Excerpted passage
§ §

UK headline inflation reaccelerated to 3% y/y in January, up from 2.5% in December. Though that is higher than expected, the details do not seem too bad. Admittedly, the main upward contributors to January CPI inflation were the strength in food prices, airfares and education, which might have little impact on the MPC’s decision-making right now. Still, the headline CPI is likely to oscillate around 3% for much of this year and peak at 3.5% later this year, mainly due to the increase in energy bills which are set to start again in April.

For the BoE, the most important indicator is probably services inflation which reflect domestic pressures, and this is where the data shows improvement. Clearly, services CPI rebounded up to 5.0% from 4.4%%, but that was lower than the BoE expected (5.2%) and mainly driven by larger-than-expected rise in airfares inflation. Christmas price hikes were not properly accounted in December airfares data.

Pay growth in private sector stood at 6.2% y/y, although the labor market has increasingly weakened. For now, that is enough to keep the BoE tied to their gradual approach for the first half of the year. However, as downside growth risks will gradually outweigh inflation worries, we expect rate cuts to accelerate later this year such that the Bank Rate reaches 3.5% by year-end.

Japan: Two More Hikes This Year

Inflation is increasingly becoming a major problem in Japan. We recently highlighted that its CPI inflation exceeded that of the US in 8 of the last 9 months. This week’s data took it to 9 out of 10 months. Furthermore, on a six month annualized basis, Japan’s headline CPI remained higher than peers (Figure 2, page 4). Headline CPI jumped 0.5% m/m in January, taking the annual rate to 4.0% y/y, a 2-year high. All core metrics also rose notably.

While such high inflation would easily bring a rate hike anywhere else, the Bank of Japan (BoJ) may not act imminently, as a busy political calendar may prevent a hike in either March or May. However, not hiking beyond that may lead to runaway inflation. For these reasons, we now think the policy rate may be hiked twice this year, likely in June and December (with the usual caveat for a December move to come in January). Nonetheless, we favor a hike sooner.

§ §

Material
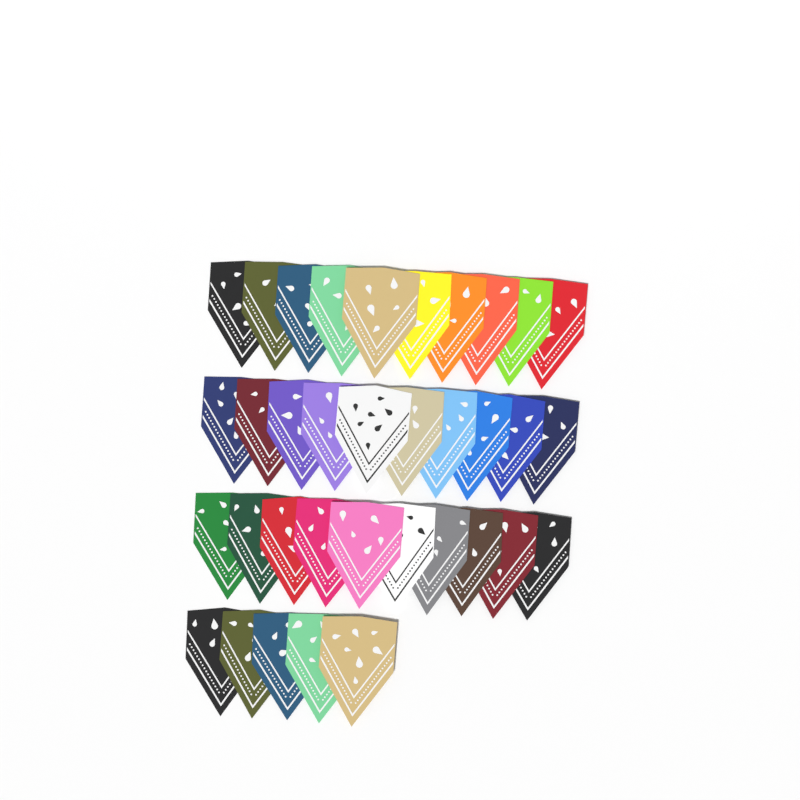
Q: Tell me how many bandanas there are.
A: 35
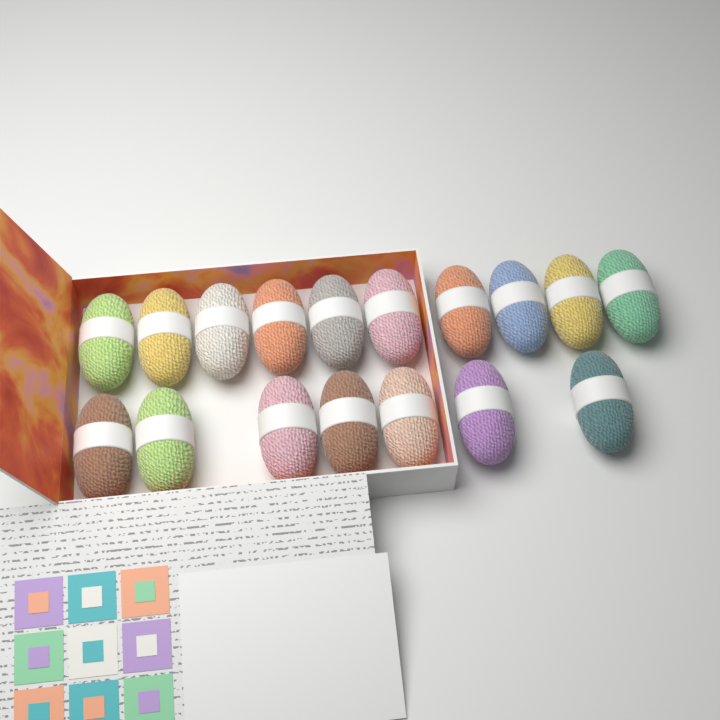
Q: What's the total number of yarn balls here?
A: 17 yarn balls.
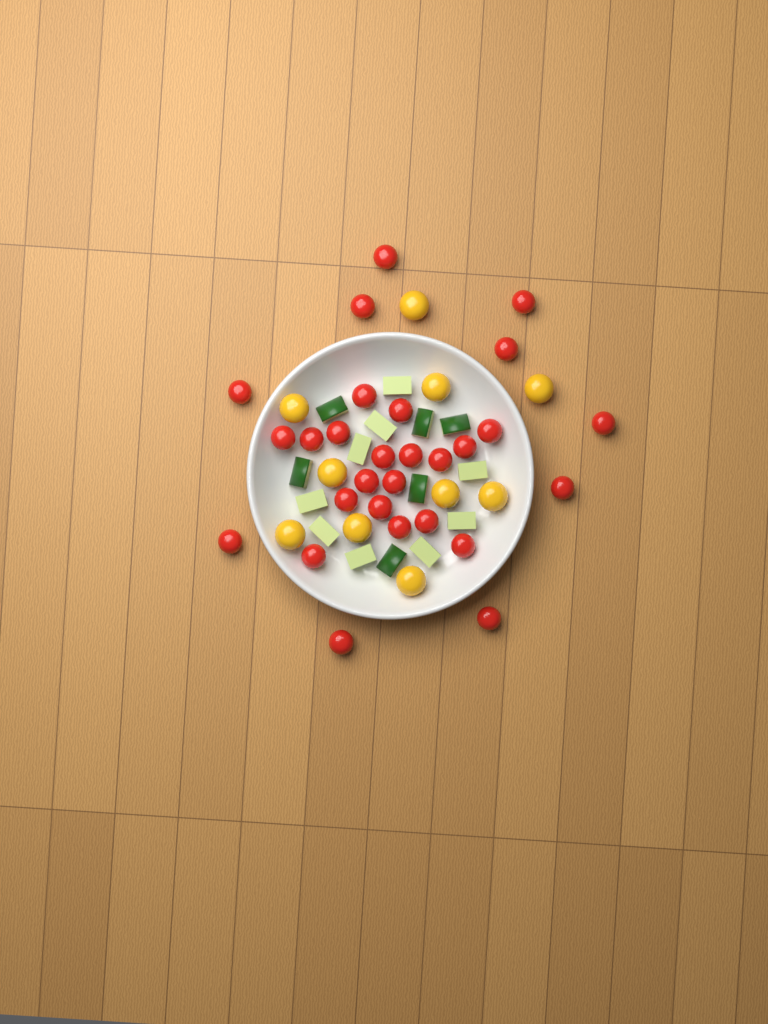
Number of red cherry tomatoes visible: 28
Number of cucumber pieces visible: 15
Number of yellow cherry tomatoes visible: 10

§ §

Things to do
1. Copy the inflation commentary from "Inflation is increasingly" through "also rose notably.", inclusive, word for word.
2. Set down exactly the lines of the records between the line holding "Q: What's the" and the end of the records, both included, omitting the picture placeholders.

Task solutions
1.
Inflation is increasingly becoming a major problem in Japan. We recently highlighted that its CPI inflation exceeded that of the US in 8 of the last 9 months. This week’s data took it to 9 out of 10 months. Furthermore, on a six month annualized basis, Japan’s headline CPI remained higher than peers (Figure 2, page 4). Headline CPI jumped 0.5% m/m in January, taking the annual rate to 4.0% y/y, a 2-year high. All core metrics also rose notably.

2.
Q: What's the total number of yarn balls here?
A: 17 yarn balls.
Number of red cherry tomatoes visible: 28
Number of cucumber pieces visible: 15
Number of yellow cherry tomatoes visible: 10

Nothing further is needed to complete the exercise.